# Action item:
Take the entries below and retype them exactly.

# Input for this task:
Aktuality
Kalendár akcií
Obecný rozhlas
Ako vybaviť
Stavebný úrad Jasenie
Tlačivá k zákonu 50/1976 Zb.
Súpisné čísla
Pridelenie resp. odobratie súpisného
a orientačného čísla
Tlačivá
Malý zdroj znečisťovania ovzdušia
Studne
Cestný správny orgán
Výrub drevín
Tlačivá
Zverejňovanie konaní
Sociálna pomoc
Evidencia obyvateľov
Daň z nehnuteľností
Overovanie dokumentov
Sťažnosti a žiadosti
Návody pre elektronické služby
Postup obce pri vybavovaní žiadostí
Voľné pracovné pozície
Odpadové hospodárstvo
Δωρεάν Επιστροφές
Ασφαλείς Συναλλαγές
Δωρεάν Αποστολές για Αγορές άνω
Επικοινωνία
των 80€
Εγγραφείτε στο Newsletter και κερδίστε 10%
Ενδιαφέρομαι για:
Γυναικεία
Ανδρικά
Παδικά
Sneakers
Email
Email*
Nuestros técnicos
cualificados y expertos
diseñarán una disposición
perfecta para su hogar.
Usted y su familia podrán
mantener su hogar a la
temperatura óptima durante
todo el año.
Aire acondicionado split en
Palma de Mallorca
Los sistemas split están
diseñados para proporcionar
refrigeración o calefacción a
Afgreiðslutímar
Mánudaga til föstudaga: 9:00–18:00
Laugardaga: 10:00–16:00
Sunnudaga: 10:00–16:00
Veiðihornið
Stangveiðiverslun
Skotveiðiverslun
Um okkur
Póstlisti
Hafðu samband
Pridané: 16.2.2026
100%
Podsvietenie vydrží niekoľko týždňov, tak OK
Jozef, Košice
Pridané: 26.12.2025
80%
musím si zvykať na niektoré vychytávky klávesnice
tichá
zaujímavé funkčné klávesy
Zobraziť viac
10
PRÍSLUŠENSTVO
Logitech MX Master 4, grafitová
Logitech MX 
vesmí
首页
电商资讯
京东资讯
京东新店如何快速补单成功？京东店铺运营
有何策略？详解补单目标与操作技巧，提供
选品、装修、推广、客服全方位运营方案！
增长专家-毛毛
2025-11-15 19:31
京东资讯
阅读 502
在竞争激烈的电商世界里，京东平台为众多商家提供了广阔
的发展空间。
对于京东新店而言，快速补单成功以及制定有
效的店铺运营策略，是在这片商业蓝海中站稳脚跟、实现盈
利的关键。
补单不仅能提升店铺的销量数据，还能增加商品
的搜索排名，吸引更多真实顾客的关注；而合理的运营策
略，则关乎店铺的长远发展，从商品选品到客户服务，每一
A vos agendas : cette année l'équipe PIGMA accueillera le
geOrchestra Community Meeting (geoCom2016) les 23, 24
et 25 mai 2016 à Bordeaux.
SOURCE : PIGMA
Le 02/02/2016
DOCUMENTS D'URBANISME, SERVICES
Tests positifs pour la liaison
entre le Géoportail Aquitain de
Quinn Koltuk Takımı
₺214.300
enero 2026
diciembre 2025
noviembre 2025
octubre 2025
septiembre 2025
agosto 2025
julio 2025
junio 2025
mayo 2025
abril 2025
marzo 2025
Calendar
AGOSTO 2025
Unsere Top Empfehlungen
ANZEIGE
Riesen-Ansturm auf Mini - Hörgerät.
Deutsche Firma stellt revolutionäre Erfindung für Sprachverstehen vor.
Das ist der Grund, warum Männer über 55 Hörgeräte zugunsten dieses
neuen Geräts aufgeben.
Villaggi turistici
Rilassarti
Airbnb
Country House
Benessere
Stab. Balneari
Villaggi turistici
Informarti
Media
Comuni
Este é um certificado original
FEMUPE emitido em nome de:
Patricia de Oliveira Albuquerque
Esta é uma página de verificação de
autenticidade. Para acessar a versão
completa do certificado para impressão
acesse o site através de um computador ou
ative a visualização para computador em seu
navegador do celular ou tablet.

# Result for this exercise:
Aktuality
Kalendár akcií
Obecný rozhlas
Ako vybaviť
Stavebný úrad Jasenie
Tlačivá k zákonu 50/1976 Zb.
Súpisné čísla
Pridelenie resp. odobratie súpisného
a orientačného čísla
Tlačivá
Malý zdroj znečisťovania ovzdušia
Studne
Cestný správny orgán
Výrub drevín
Tlačivá
Zverejňovanie konaní
Sociálna pomoc
Evidencia obyvateľov
Daň z nehnuteľností
Overovanie dokumentov
Sťažnosti a žiadosti
Návody pre elektronické služby
Postup obce pri vybavovaní žiadostí
Voľné pracovné pozície
Odpadové hospodárstvo
Δωρεάν Επιστροφές
Ασφαλείς Συναλλαγές
Δωρεάν Αποστολές για Αγορές άνω
Επικοινωνία
των 80€
Εγγραφείτε στο Newsletter και κερδίστε 10%
Ενδιαφέρομαι για:
Γυναικεία
Ανδρικά
Παδικά
Sneakers
Email
Email*
Nuestros técnicos
cualificados y expertos
diseñarán una disposición
perfecta para su hogar.
Usted y su familia podrán
mantener su hogar a la
temperatura óptima durante
todo el año.
Aire acondicionado split en
Palma de Mallorca
Los sistemas split están
diseñados para proporcionar
refrigeración o calefacción a
Afgreiðslutímar
Mánudaga til föstudaga: 9:00–18:00
Laugardaga: 10:00–16:00
Sunnudaga: 10:00–16:00
Veiðihornið
Stangveiðiverslun
Skotveiðiverslun
Um okkur
Póstlisti
Hafðu samband
Pridané: 16.2.2026
100%
Podsvietenie vydrží niekoľko týždňov, tak OK
Jozef, Košice
Pridané: 26.12.2025
80%
musím si zvykať na niektoré vychytávky klávesnice
tichá
zaujímavé funkčné klávesy
Zobraziť viac
10
PRÍSLUŠENSTVO
Logitech MX Master 4, grafitová
Logitech MX 
vesmí
首页
电商资讯
京东资讯
京东新店如何快速补单成功？京东店铺运营
有何策略？详解补单目标与操作技巧，提供
选品、装修、推广、客服全方位运营方案！
增长专家-毛毛
2025-11-15 19:31
京东资讯
阅读 502
在竞争激烈的电商世界里，京东平台为众多商家提供了广阔
的发展空间。
对于京东新店而言，快速补单成功以及制定有
效的店铺运营策略，是在这片商业蓝海中站稳脚跟、实现盈
利的关键。
补单不仅能提升店铺的销量数据，还能增加商品
的搜索排名，吸引更多真实顾客的关注；而合理的运营策
略，则关乎店铺的长远发展，从商品选品到客户服务，每一
A vos agendas : cette année l'équipe PIGMA accueillera le
geOrchestra Community Meeting (geoCom2016) les 23, 24
et 25 mai 2016 à Bordeaux.
SOURCE : PIGMA
Le 02/02/2016
DOCUMENTS D'URBANISME, SERVICES
Tests positifs pour la liaison
entre le Géoportail Aquitain de
Quinn Koltuk Takımı
₺214.300
enero 2026
diciembre 2025
noviembre 2025
octubre 2025
septiembre 2025
agosto 2025
julio 2025
junio 2025
mayo 2025
abril 2025
marzo 2025
Calendar
AGOSTO 2025
Unsere Top Empfehlungen
ANZEIGE
Riesen-Ansturm auf Mini - Hörgerät.
Deutsche Firma stellt revolutionäre Erfindung für Sprachverstehen vor.
Das ist der Grund, warum Männer über 55 Hörgeräte zugunsten dieses
neuen Geräts aufgeben.
Villaggi turistici
Rilassarti
Airbnb
Country House
Benessere
Stab. Balneari
Villaggi turistici
Informarti
Media
Comuni
Este é um certificado original
FEMUPE emitido em nome de:
Patricia de Oliveira Albuquerque
Esta é uma página de verificação de
autenticidade. Para acessar a versão
completa do certificado para impressão
acesse o site através de um computador ou
ative a visualização para computador em seu
navegador do celular ou tablet.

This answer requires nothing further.